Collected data
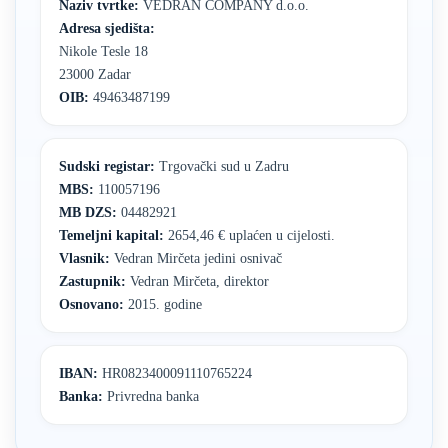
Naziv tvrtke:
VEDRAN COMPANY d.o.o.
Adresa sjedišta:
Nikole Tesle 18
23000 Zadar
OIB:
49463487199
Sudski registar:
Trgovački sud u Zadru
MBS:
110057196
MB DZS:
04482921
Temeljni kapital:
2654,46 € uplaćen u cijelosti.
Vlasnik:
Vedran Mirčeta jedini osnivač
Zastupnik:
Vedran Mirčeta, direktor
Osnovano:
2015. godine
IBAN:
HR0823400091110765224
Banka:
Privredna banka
* * *
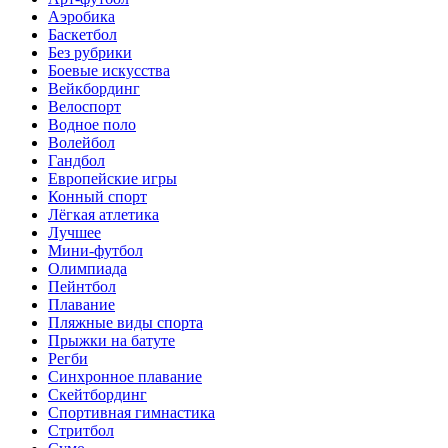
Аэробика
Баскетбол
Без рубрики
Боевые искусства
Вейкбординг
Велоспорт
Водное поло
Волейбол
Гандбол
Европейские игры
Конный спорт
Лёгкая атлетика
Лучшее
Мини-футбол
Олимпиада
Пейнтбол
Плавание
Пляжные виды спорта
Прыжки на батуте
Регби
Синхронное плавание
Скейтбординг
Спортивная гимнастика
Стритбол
* * *
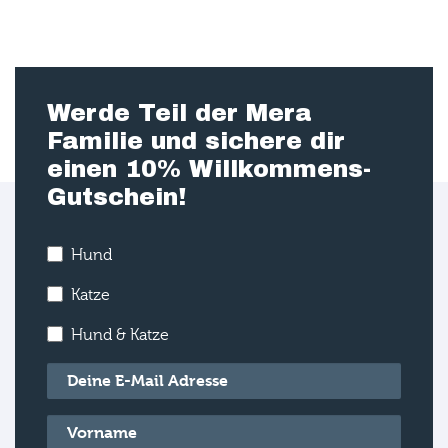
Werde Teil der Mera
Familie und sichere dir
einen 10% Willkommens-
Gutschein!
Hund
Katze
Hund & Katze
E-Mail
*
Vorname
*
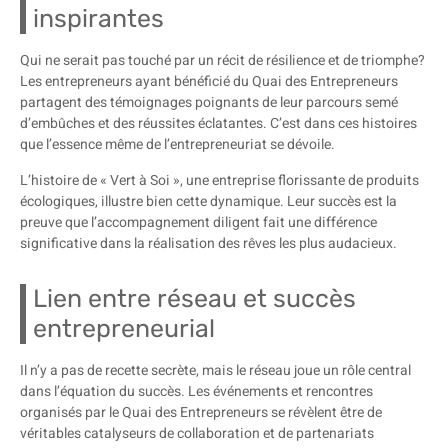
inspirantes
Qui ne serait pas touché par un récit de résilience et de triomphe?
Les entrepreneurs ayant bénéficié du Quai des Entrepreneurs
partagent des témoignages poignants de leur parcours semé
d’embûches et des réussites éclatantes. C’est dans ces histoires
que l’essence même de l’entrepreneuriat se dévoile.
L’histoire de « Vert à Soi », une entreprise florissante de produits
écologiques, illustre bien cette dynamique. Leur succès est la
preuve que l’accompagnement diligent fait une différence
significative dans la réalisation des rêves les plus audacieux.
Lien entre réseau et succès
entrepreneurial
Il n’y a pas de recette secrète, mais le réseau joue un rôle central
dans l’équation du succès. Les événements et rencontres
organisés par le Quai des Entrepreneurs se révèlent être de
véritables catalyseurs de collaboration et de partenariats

■ **Work request**
All that should be written out is the stretch of lines above between the one holding "entrepreneurial" and the one holding "véritables catalyseurs de", inclusive, exactly as given.

■ **Completed exercise**
entrepreneurial
Il n’y a pas de recette secrète, mais le réseau joue un rôle central
dans l’équation du succès. Les événements et rencontres
organisés par le Quai des Entrepreneurs se révèlent être de
véritables catalyseurs de collaboration et de partenariats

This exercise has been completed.